Thread (155 messages) 155 messages, 12 authors, 2016-03-18

Re: [PATCH v2 10/10] cpufreq: schedutil: New governor based on scheduler utilization data

From: "Rafael J. Wysocki" <rafael@kernel.org>
Date: 2016-03-04 13:19:11
Also in: linux-acpi, lkml

On Fri, Mar 4, 2016 at 12:26 PM, Juri Lelli [off-list ref] wrote:
Hi Rafael,
Hi,
On 04/03/16 04:35, Rafael J. Wysocki wrote:
quoted
From: Rafael J. Wysocki <redacted>

Add a new cpufreq scaling governor, called "schedutil", that uses
scheduler-provided CPU utilization information as input for making
its decisions.

Doing that is possible after commit fe7034338ba0 (cpufreq: Add
mechanism for registering utilization update callbacks) that
introduced cpufreq_update_util() called by the scheduler on
utilization changes (from CFS) and RT/DL task status updates.
In particular, CPU frequency scaling decisions may be based on
the the utilization data passed to cpufreq_update_util() by CFS.
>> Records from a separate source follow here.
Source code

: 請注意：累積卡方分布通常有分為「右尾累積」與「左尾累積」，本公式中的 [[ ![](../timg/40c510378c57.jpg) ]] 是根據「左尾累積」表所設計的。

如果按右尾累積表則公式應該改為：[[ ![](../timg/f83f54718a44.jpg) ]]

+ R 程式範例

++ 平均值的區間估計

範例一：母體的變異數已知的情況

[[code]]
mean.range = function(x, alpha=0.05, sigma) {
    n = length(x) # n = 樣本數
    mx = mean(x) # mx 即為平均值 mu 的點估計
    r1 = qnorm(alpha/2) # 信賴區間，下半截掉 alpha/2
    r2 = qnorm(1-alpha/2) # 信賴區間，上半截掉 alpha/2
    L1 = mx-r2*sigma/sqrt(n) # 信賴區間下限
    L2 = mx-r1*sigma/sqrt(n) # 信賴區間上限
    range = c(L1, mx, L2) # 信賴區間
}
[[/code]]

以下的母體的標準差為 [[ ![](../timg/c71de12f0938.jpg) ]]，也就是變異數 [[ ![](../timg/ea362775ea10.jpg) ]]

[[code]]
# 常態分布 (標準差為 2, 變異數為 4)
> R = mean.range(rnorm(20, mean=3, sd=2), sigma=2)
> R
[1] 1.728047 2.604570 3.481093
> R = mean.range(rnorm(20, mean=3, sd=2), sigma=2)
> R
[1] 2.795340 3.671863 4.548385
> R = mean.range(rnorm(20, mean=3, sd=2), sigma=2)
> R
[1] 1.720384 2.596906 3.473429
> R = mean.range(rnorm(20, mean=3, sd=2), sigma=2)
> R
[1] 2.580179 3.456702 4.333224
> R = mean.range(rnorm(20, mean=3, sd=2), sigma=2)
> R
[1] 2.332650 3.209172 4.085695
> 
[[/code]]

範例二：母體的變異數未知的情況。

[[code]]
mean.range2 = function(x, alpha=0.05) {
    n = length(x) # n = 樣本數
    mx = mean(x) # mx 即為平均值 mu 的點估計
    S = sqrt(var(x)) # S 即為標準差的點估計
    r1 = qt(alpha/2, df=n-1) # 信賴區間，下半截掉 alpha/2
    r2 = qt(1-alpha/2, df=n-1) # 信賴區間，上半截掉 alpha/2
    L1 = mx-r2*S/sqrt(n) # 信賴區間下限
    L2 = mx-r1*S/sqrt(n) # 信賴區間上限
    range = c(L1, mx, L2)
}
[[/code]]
The new governor is relatively simple.

The frequency selection formula used by it is

      next_freq = util * max_freq / max

where util and max are the utilization and CPU capacity coming from CFS.
The formula looks better to me now. However, problem is that, if you
have freq. invariance, util will slowly saturate to the current
capacity. So, we won't trigger OPP changes for a task that for example
starts light and then becomes big.

This is the same problem we faced with schedfreq. The current solution
there is to use a margin for calculating a threshold (80% of current
capacity ATM). Once util goes above that threshold we trigger an OPP
change.  Current policy is pretty aggressive, we go to max_f and then
adapt to the "real" util during successive enqueues. This was also
tought to cope with the fact that PELT seems slow to react to abrupt
changes in tasks behaviour.

I'm not saying this is the definitive solution, but I fear something
along this line is needed when you add freq invariance in the mix.
I really would like to avoid adding factors that need to be determined
experimentally, because the result of that tends to depend on the
system where the experiment is carried out and tunables simply don't
work (99% or maybe even more users don't change the defaults anyway).

So I would really like to use a formula that's based on some science
and doesn't depend on additional input.

Now, since the equation generally is f = a * x + b (f - frequency, x =
util/max) and there are good arguments for b = 0, it all boils down to
what number to take as a.  a = max_freq is a good candidate (that's
what I'm using right now), but it may turn out to be too small.
Another reasonable candidate is a = min_freq + max_freq, because then
x = 0.5 selects the frequency in the middle of the available range,
but that may turn out to be way too big if min_freq is high (like
higher that 50% of max_freq).

I need to think more about that and admittedly my understanding of the
frequency invariance consequences is limited ATM.